#### Objectif 1:
Citez le passage de la critique d'Eternal qui va de « Album de Guts » jusqu'à « qui côtoie l’éternel. ».

*** Texte extrait

Eternal
7.1
Eternal

Album de Guts (2016)

Maintenant qu’il nous a prouvé par A+B qu’il était Hip Hop, après tout, Guts semble libéré. Et lorsqu’un des producteurs français les plus talentueux de sa génération n’a plus de limite, le voilà qui côtoie l’éternel.


Le dernier né de Guts s’appelle donc Eternal. Toujours publié chez Havenly Sweetness, l’ancien producteur d’Alliance Ethnik, faut-il encore le rappeler, semble avoir trouvé plus que jamais son rythme de croisière. Guts est typiquement du genre à glisser des grains de sable à l’intérieur même de ses vinyles, pour mieux le rejoindre dans un univers simple, beau et groovy. Fort d’une expérience live accumulée lors des différentes tournées de son dernier et excellent Hip Hop After All et presque 30 ans de carrière, le voilà choisissant une base organique pour les 14 titres d’Eternal. Peut être plus que jamais, ce Guts est là est fait pour être vécu, pour être joué sur scène, pour être embrasé et embrassé avec son public.


Même s’il sort le 1er avril, Eternal n’a rien d’une blague. Le son Guts, au fil des rencontres et des prestations, s’est affiné, précisé. A l’image du second titre de l’album, « Take Me Back », Guts se mue en chef d’orchestre d’un ensemble funk organique, grosse basse, gros break et amour des cuivres à la clef. Les bonnes habitudes se conservent, et le titre s’agrémente d’un couplet rappé. Le genre de morceau à se faire remémorer ses vacances à la plage chez un berger qui n’a jamais quitté les Alpes. Même principe pour « Dirty Otter », qui s’appuie cette fois sur une base exclusivement instrumentale pour jouer sur nos sentiments, jusqu’à ce que la levée des pianotages électriques ne viennent définitivement faire tendre les bras et nous faire bouffer les rayons d’un soleil couchant magistral.


Guts maîtrise sa zone de confort comme personne et nous y balance des invitations à tout va. Ainsi, les accords rêveurs, le beat simple mais qui claque et la basse qui bounce de « All Or Nothing », le quasi-trip-hop, nostalgique et clippé il y a peu « Peaceful Life » témoignent avec brio du style de l’artiste. Dans le même ordre d’idée, on retrouve les deux énormissimes « Every Generation » et « Desintoxication », petites pépites destinées aux jazz bands, aussi lourdes que smooths. Deux indispensables d’Eternal. Parfois, Guts revient aussi vers un son Hip Hop à l’ancienne, comme sur « Kiss My Converse ». Sauf que cette fois, plutôt que de boucler son idée, l’artiste prend ses aises sur 5 minutes, termine par une exploration différente. Elle est là, la grande idée d’Eternal : prendre de nouveaux chemins, en prenant soin de laisser traîner les petits cailloux pour ne pas se perdre.

******
*** Données de travail

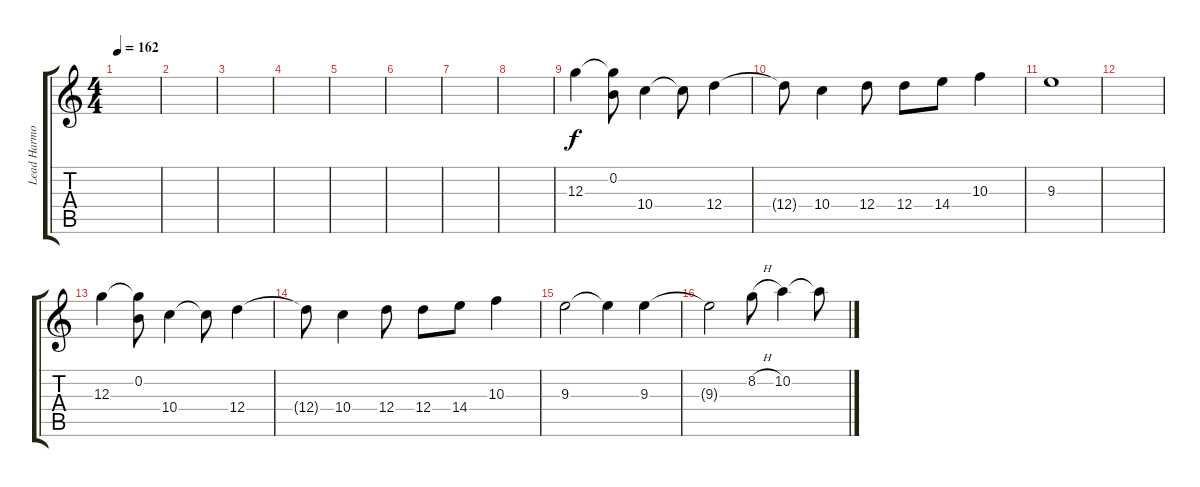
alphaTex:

\track ("Lead Harmony" "Lead Harmo") {instrument distortionguitar}
\staff {score tabs}
\tuning (E4 B3 G3 D3 A2 D2) {hide}
\ts (4 4)
\tempo 162
\clef g2
\ks c
|
|
|
|
|
|
|
|
12.3.4 (0.2 12.3{t}).8 10.4.4 10.4{t}.8 12.4.4 |
12.4{t}.8 10.4.4 12.4.8 12.4.8 14.4.8 10.3.4 |
9.3.1 |
|
12.3.4 (0.2 12.3{t}).8 10.4.4 10.4{t}.8 12.4.4 |
12.4{t}.8 10.4.4 12.4.8 12.4.8 14.4.8 10.3.4 |
9.3.2 9.3{t}.4 9.3.4 |
9.3{t}.2 8.2{h}.8 10.2.4 10.2{t}.8
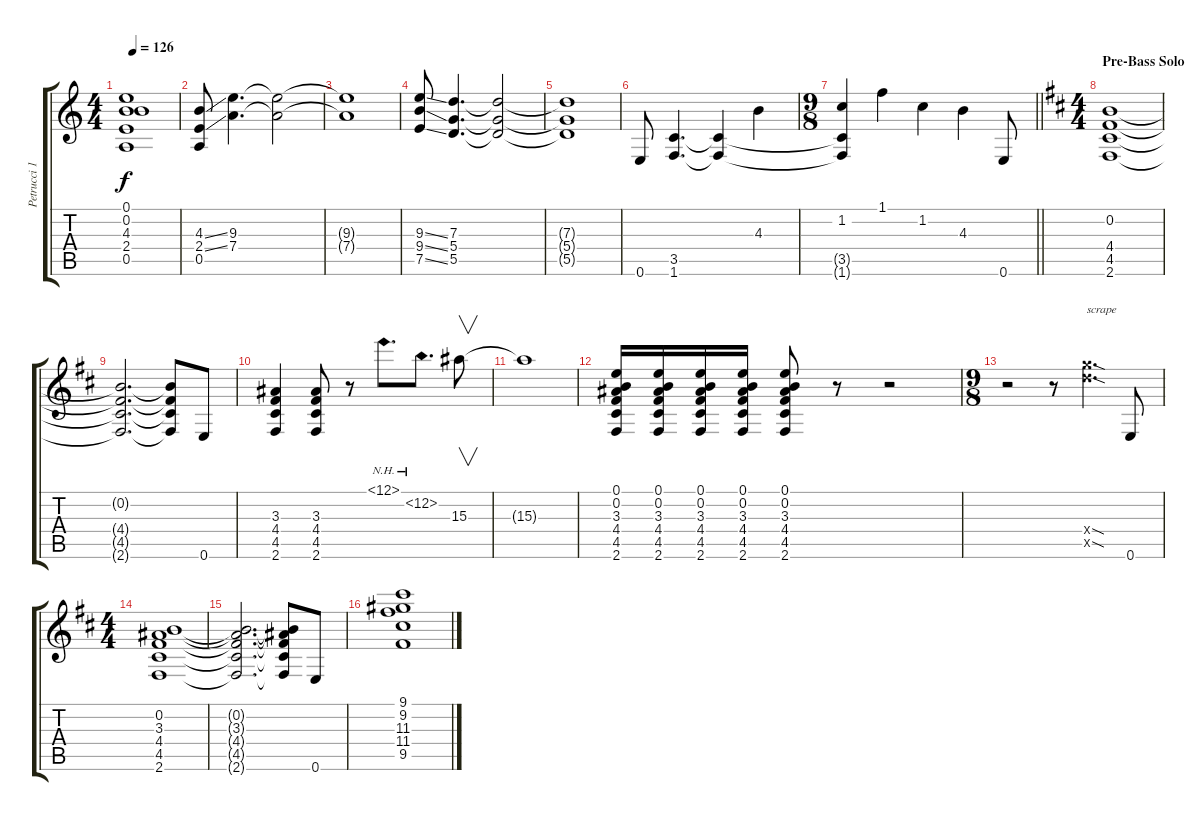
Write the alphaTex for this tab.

\track ("Petrucci 1" "Petrucci 1") {instrument overdrivenguitar}
\staff {score tabs}
\tuning (E4 B3 G3 D3 A2 E2) {hide}
\ts (4 4)
\tempo 126
\clef g2
\ks aminor
(0.1{t} 0.2{t} 4.3{t} 2.4{t} 0.5{t}).1{dy f} |
(4.3{ss} 2.4{ss} 0.5).8 (9.3 7.4).4{d} (9.3{t} 7.4{t}).2 |
(9.3{t} 7.4{t}).1 |
(9.3{ss} 9.4{ss} 7.5{ss}).8 (7.3 5.4 5.5).4{d} (7.3{t} 5.4{t} 5.5{t}).2 |
(7.3{t} 5.4{t} 5.5{t}).1 |
0.6.8 (3.5 1.6).4{d} (3.5{t} 1.6{t}).4 4.3.4 |
\ts (9 8)
\barLineRight lightlight
(1.2 3.5{t} 1.6{t}).4 1.1.4 1.2.4 4.3.4 0.6.8 |
\ts (4 4)
\section ("" "Pre-Bass Solo")
\ks bminor
(0.2 4.4 4.5 2.6).1 |
(0.2{t} 4.4{t} 4.5{t} 2.6{t}).2{d} (0.2{t} 4.4{t} 4.5{t} 2.6{t}).8 0.6.8 |
(3.3 4.4 4.5 2.6).4 (3.3 4.4 4.5 2.6).8 r.8 12.1{nh}.8{d} 12.2{nh}.8{d} 15.3.8{v} |
15.3{t}.1 |
(0.1 0.2 3.3 4.4 4.5 2.6).16 (0.1 0.2 3.3 4.4 4.5 2.6).16 (0.1 0.2 3.3 4.4 4.5 2.6).16 (0.1 0.2 3.3 4.4 4.5 2.6).16 (0.1 0.2 3.3 4.4 4.5 2.6).8 r.8 r.2 |
\ts (9 8)
r.2 r.8 (17.4{sod x} 17.5{sod x}).4{d txt "scrape"} 0.6.8 |
\ts (4 4)
(0.2 3.3 4.4 4.5 2.6).1 |
(0.2{t} 3.3{t} 4.4{t} 4.5{t} 2.6{t}).2{d} (0.2{t} 3.3{t} 4.4{t} 4.5{t} 2.6{t}).8 0.6.8 |
(9.1 9.2 11.3 11.4 9.5).1
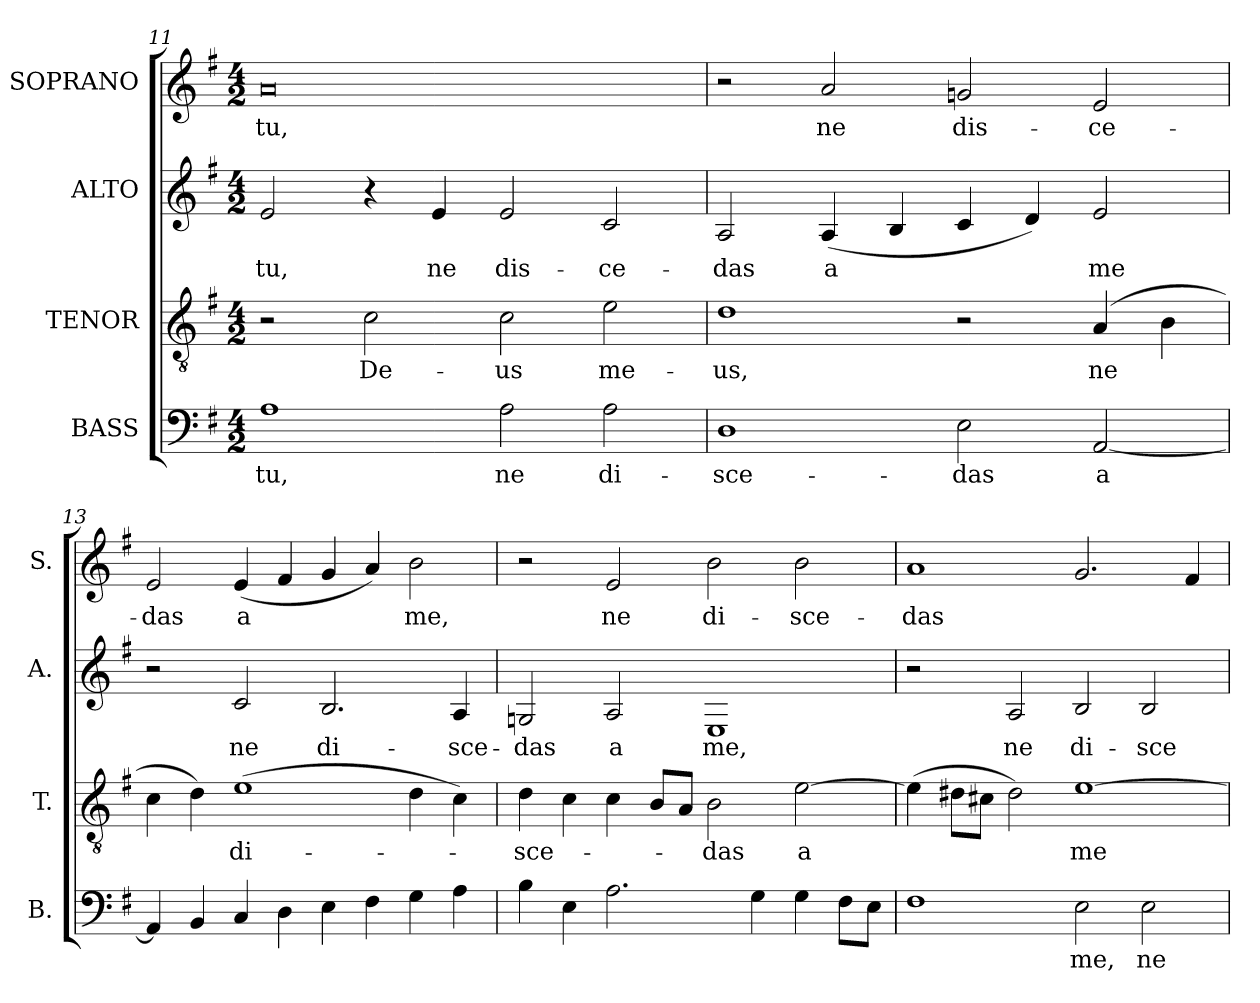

******

#### Objectif 2:
Montrez chaque ligne du listing où figure le mot « hide ».

#### Réponse détaillée 1:
Album de Guts (2016)

Maintenant qu’il nous a prouvé par A+B qu’il était Hip Hop, après tout, Guts semble libéré. Et lorsqu’un des producteurs français les plus talentueux de sa génération n’a plus de limite, le voilà qui côtoie l’éternel.

#### Réponse détaillée 2:
\tuning (E4 B3 G3 D3 A2 D2) {hide}
\tuning (E4 B3 G3 D3 A2 E2) {hide}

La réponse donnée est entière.